▼

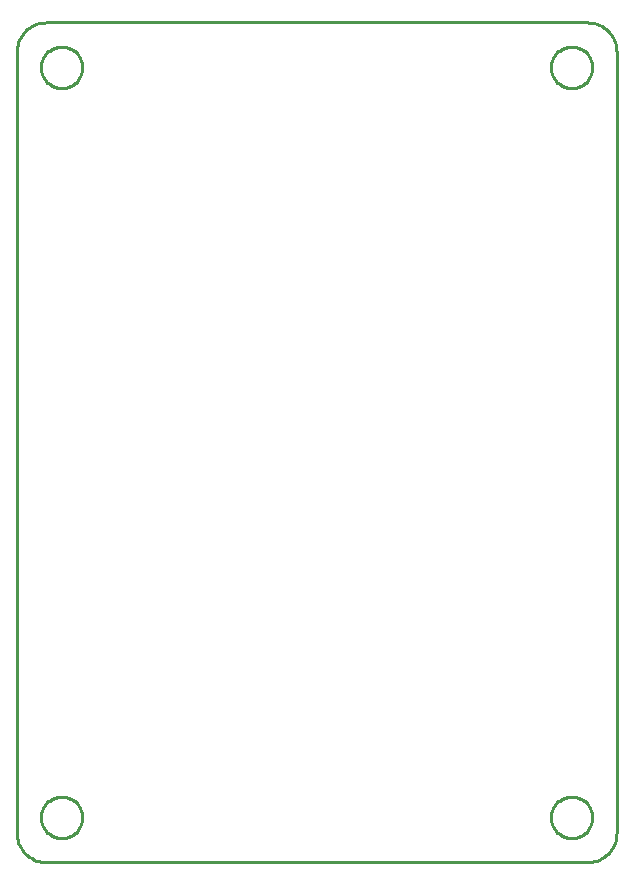
<source format=gbr>
G04 EAGLE Gerber X2 export*
%TF.Part,Single*%
%TF.FileFunction,Profile,NP*%
%TF.FilePolarity,Positive*%
%TF.GenerationSoftware,Autodesk,EAGLE,9.1.1*%
%TF.CreationDate,2018-08-07T15:37:49Z*%
G75*
%MOMM*%
%FSLAX34Y34*%
%LPD*%
%AMOC8*
5,1,8,0,0,1.08239X$1,22.5*%
G01*
%ADD10C,0.254000*%


D10*
X0Y25400D02*
X97Y23186D01*
X386Y20989D01*
X865Y18826D01*
X1532Y16713D01*
X2380Y14666D01*
X3403Y12700D01*
X4594Y10831D01*
X5942Y9073D01*
X7440Y7440D01*
X9073Y5942D01*
X10831Y4594D01*
X12700Y3403D01*
X14666Y2380D01*
X16713Y1532D01*
X18826Y865D01*
X20989Y386D01*
X23186Y97D01*
X25400Y0D01*
X482600Y0D01*
X484814Y97D01*
X487011Y386D01*
X489174Y865D01*
X491287Y1532D01*
X493335Y2380D01*
X495300Y3403D01*
X497169Y4594D01*
X498927Y5942D01*
X500561Y7440D01*
X502058Y9073D01*
X503406Y10831D01*
X504597Y12700D01*
X505620Y14666D01*
X506468Y16713D01*
X507135Y18826D01*
X507614Y20989D01*
X507903Y23186D01*
X508000Y25400D01*
X508000Y685800D01*
X507903Y688014D01*
X507614Y690211D01*
X507135Y692374D01*
X506468Y694487D01*
X505620Y696535D01*
X504597Y698500D01*
X503406Y700369D01*
X502058Y702127D01*
X500561Y703761D01*
X498927Y705258D01*
X497169Y706606D01*
X495300Y707797D01*
X493335Y708820D01*
X491287Y709668D01*
X489174Y710335D01*
X487011Y710814D01*
X484814Y711103D01*
X482600Y711200D01*
X25400Y711200D01*
X23186Y711103D01*
X20989Y710814D01*
X18826Y710335D01*
X16713Y709668D01*
X14666Y708820D01*
X12700Y707797D01*
X10831Y706606D01*
X9073Y705258D01*
X7440Y703761D01*
X5942Y702127D01*
X4594Y700369D01*
X3403Y698500D01*
X2380Y696535D01*
X1532Y694487D01*
X865Y692374D01*
X386Y690211D01*
X97Y688014D01*
X0Y685800D01*
X0Y25400D01*
X55626Y672526D02*
X55551Y671381D01*
X55401Y670244D01*
X55177Y669118D01*
X54880Y668010D01*
X54511Y666923D01*
X54072Y665863D01*
X53565Y664834D01*
X52991Y663840D01*
X52354Y662886D01*
X51655Y661976D01*
X50898Y661113D01*
X50087Y660302D01*
X49224Y659545D01*
X48314Y658846D01*
X47360Y658209D01*
X46366Y657635D01*
X45337Y657128D01*
X44277Y656689D01*
X43190Y656320D01*
X42082Y656023D01*
X40956Y655799D01*
X39819Y655649D01*
X38674Y655574D01*
X37526Y655574D01*
X36381Y655649D01*
X35244Y655799D01*
X34118Y656023D01*
X33010Y656320D01*
X31923Y656689D01*
X30863Y657128D01*
X29834Y657635D01*
X28840Y658209D01*
X27886Y658846D01*
X26976Y659545D01*
X26113Y660302D01*
X25302Y661113D01*
X24545Y661976D01*
X23846Y662886D01*
X23209Y663840D01*
X22635Y664834D01*
X22128Y665863D01*
X21689Y666923D01*
X21320Y668010D01*
X21023Y669118D01*
X20799Y670244D01*
X20649Y671381D01*
X20574Y672526D01*
X20574Y673674D01*
X20649Y674819D01*
X20799Y675956D01*
X21023Y677082D01*
X21320Y678190D01*
X21689Y679277D01*
X22128Y680337D01*
X22635Y681366D01*
X23209Y682360D01*
X23846Y683314D01*
X24545Y684224D01*
X25302Y685087D01*
X26113Y685898D01*
X26976Y686655D01*
X27886Y687354D01*
X28840Y687991D01*
X29834Y688565D01*
X30863Y689072D01*
X31923Y689511D01*
X33010Y689880D01*
X34118Y690177D01*
X35244Y690401D01*
X36381Y690551D01*
X37526Y690626D01*
X38674Y690626D01*
X39819Y690551D01*
X40956Y690401D01*
X42082Y690177D01*
X43190Y689880D01*
X44277Y689511D01*
X45337Y689072D01*
X46366Y688565D01*
X47360Y687991D01*
X48314Y687354D01*
X49224Y686655D01*
X50087Y685898D01*
X50898Y685087D01*
X51655Y684224D01*
X52354Y683314D01*
X52991Y682360D01*
X53565Y681366D01*
X54072Y680337D01*
X54511Y679277D01*
X54880Y678190D01*
X55177Y677082D01*
X55401Y675956D01*
X55551Y674819D01*
X55626Y673674D01*
X55626Y672526D01*
X487426Y672526D02*
X487351Y671381D01*
X487201Y670244D01*
X486977Y669118D01*
X486680Y668010D01*
X486311Y666923D01*
X485872Y665863D01*
X485365Y664834D01*
X484791Y663840D01*
X484154Y662886D01*
X483455Y661976D01*
X482698Y661113D01*
X481887Y660302D01*
X481024Y659545D01*
X480114Y658846D01*
X479160Y658209D01*
X478166Y657635D01*
X477137Y657128D01*
X476077Y656689D01*
X474990Y656320D01*
X473882Y656023D01*
X472756Y655799D01*
X471619Y655649D01*
X470474Y655574D01*
X469326Y655574D01*
X468181Y655649D01*
X467044Y655799D01*
X465918Y656023D01*
X464810Y656320D01*
X463723Y656689D01*
X462663Y657128D01*
X461634Y657635D01*
X460640Y658209D01*
X459686Y658846D01*
X458776Y659545D01*
X457913Y660302D01*
X457102Y661113D01*
X456345Y661976D01*
X455646Y662886D01*
X455009Y663840D01*
X454435Y664834D01*
X453928Y665863D01*
X453489Y666923D01*
X453120Y668010D01*
X452823Y669118D01*
X452599Y670244D01*
X452449Y671381D01*
X452374Y672526D01*
X452374Y673674D01*
X452449Y674819D01*
X452599Y675956D01*
X452823Y677082D01*
X453120Y678190D01*
X453489Y679277D01*
X453928Y680337D01*
X454435Y681366D01*
X455009Y682360D01*
X455646Y683314D01*
X456345Y684224D01*
X457102Y685087D01*
X457913Y685898D01*
X458776Y686655D01*
X459686Y687354D01*
X460640Y687991D01*
X461634Y688565D01*
X462663Y689072D01*
X463723Y689511D01*
X464810Y689880D01*
X465918Y690177D01*
X467044Y690401D01*
X468181Y690551D01*
X469326Y690626D01*
X470474Y690626D01*
X471619Y690551D01*
X472756Y690401D01*
X473882Y690177D01*
X474990Y689880D01*
X476077Y689511D01*
X477137Y689072D01*
X478166Y688565D01*
X479160Y687991D01*
X480114Y687354D01*
X481024Y686655D01*
X481887Y685898D01*
X482698Y685087D01*
X483455Y684224D01*
X484154Y683314D01*
X484791Y682360D01*
X485365Y681366D01*
X485872Y680337D01*
X486311Y679277D01*
X486680Y678190D01*
X486977Y677082D01*
X487201Y675956D01*
X487351Y674819D01*
X487426Y673674D01*
X487426Y672526D01*
X55626Y37526D02*
X55551Y36381D01*
X55401Y35244D01*
X55177Y34118D01*
X54880Y33010D01*
X54511Y31923D01*
X54072Y30863D01*
X53565Y29834D01*
X52991Y28840D01*
X52354Y27886D01*
X51655Y26976D01*
X50898Y26113D01*
X50087Y25302D01*
X49224Y24545D01*
X48314Y23846D01*
X47360Y23209D01*
X46366Y22635D01*
X45337Y22128D01*
X44277Y21689D01*
X43190Y21320D01*
X42082Y21023D01*
X40956Y20799D01*
X39819Y20649D01*
X38674Y20574D01*
X37526Y20574D01*
X36381Y20649D01*
X35244Y20799D01*
X34118Y21023D01*
X33010Y21320D01*
X31923Y21689D01*
X30863Y22128D01*
X29834Y22635D01*
X28840Y23209D01*
X27886Y23846D01*
X26976Y24545D01*
X26113Y25302D01*
X25302Y26113D01*
X24545Y26976D01*
X23846Y27886D01*
X23209Y28840D01*
X22635Y29834D01*
X22128Y30863D01*
X21689Y31923D01*
X21320Y33010D01*
X21023Y34118D01*
X20799Y35244D01*
X20649Y36381D01*
X20574Y37526D01*
X20574Y38674D01*
X20649Y39819D01*
X20799Y40956D01*
X21023Y42082D01*
X21320Y43190D01*
X21689Y44277D01*
X22128Y45337D01*
X22635Y46366D01*
X23209Y47360D01*
X23846Y48314D01*
X24545Y49224D01*
X25302Y50087D01*
X26113Y50898D01*
X26976Y51655D01*
X27886Y52354D01*
X28840Y52991D01*
X29834Y53565D01*
X30863Y54072D01*
X31923Y54511D01*
X33010Y54880D01*
X34118Y55177D01*
X35244Y55401D01*
X36381Y55551D01*
X37526Y55626D01*
X38674Y55626D01*
X39819Y55551D01*
X40956Y55401D01*
X42082Y55177D01*
X43190Y54880D01*
X44277Y54511D01*
X45337Y54072D01*
X46366Y53565D01*
X47360Y52991D01*
X48314Y52354D01*
X49224Y51655D01*
X50087Y50898D01*
X50898Y50087D01*
X51655Y49224D01*
X52354Y48314D01*
X52991Y47360D01*
X53565Y46366D01*
X54072Y45337D01*
X54511Y44277D01*
X54880Y43190D01*
X55177Y42082D01*
X55401Y40956D01*
X55551Y39819D01*
X55626Y38674D01*
X55626Y37526D01*
X487426Y37526D02*
X487351Y36381D01*
X487201Y35244D01*
X486977Y34118D01*
X486680Y33010D01*
X486311Y31923D01*
X485872Y30863D01*
X485365Y29834D01*
X484791Y28840D01*
X484154Y27886D01*
X483455Y26976D01*
X482698Y26113D01*
X481887Y25302D01*
X481024Y24545D01*
X480114Y23846D01*
X479160Y23209D01*
X478166Y22635D01*
X477137Y22128D01*
X476077Y21689D01*
X474990Y21320D01*
X473882Y21023D01*
X472756Y20799D01*
X471619Y20649D01*
X470474Y20574D01*
X469326Y20574D01*
X468181Y20649D01*
X467044Y20799D01*
X465918Y21023D01*
X464810Y21320D01*
X463723Y21689D01*
X462663Y22128D01*
X461634Y22635D01*
X460640Y23209D01*
X459686Y23846D01*
X458776Y24545D01*
X457913Y25302D01*
X457102Y26113D01*
X456345Y26976D01*
X455646Y27886D01*
X455009Y28840D01*
X454435Y29834D01*
X453928Y30863D01*
X453489Y31923D01*
X453120Y33010D01*
X452823Y34118D01*
X452599Y35244D01*
X452449Y36381D01*
X452374Y37526D01*
X452374Y38674D01*
X452449Y39819D01*
X452599Y40956D01*
X452823Y42082D01*
X453120Y43190D01*
X453489Y44277D01*
X453928Y45337D01*
X454435Y46366D01*
X455009Y47360D01*
X455646Y48314D01*
X456345Y49224D01*
X457102Y50087D01*
X457913Y50898D01*
X458776Y51655D01*
X459686Y52354D01*
X460640Y52991D01*
X461634Y53565D01*
X462663Y54072D01*
X463723Y54511D01*
X464810Y54880D01*
X465918Y55177D01*
X467044Y55401D01*
X468181Y55551D01*
X469326Y55626D01*
X470474Y55626D01*
X471619Y55551D01*
X472756Y55401D01*
X473882Y55177D01*
X474990Y54880D01*
X476077Y54511D01*
X477137Y54072D01*
X478166Y53565D01*
X479160Y52991D01*
X480114Y52354D01*
X481024Y51655D01*
X481887Y50898D01*
X482698Y50087D01*
X483455Y49224D01*
X484154Y48314D01*
X484791Y47360D01*
X485365Y46366D01*
X485872Y45337D01*
X486311Y44277D01*
X486680Y43190D01*
X486977Y42082D01*
X487201Y40956D01*
X487351Y39819D01*
X487426Y38674D01*
X487426Y37526D01*
M02*

</source>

▲

What is expected: For this task, write out exactly the lines of the entries above, starting at the line with "X477137Y657128D01*" and ending at the line with "X455646Y662886D01*", both included, and no others.

Answer space:
X477137Y657128D01*
X476077Y656689D01*
X474990Y656320D01*
X473882Y656023D01*
X472756Y655799D01*
X471619Y655649D01*
X470474Y655574D01*
X469326Y655574D01*
X468181Y655649D01*
X467044Y655799D01*
X465918Y656023D01*
X464810Y656320D01*
X463723Y656689D01*
X462663Y657128D01*
X461634Y657635D01*
X460640Y658209D01*
X459686Y658846D01*
X458776Y659545D01*
X457913Y660302D01*
X457102Y661113D01*
X456345Y661976D01*
X455646Y662886D01*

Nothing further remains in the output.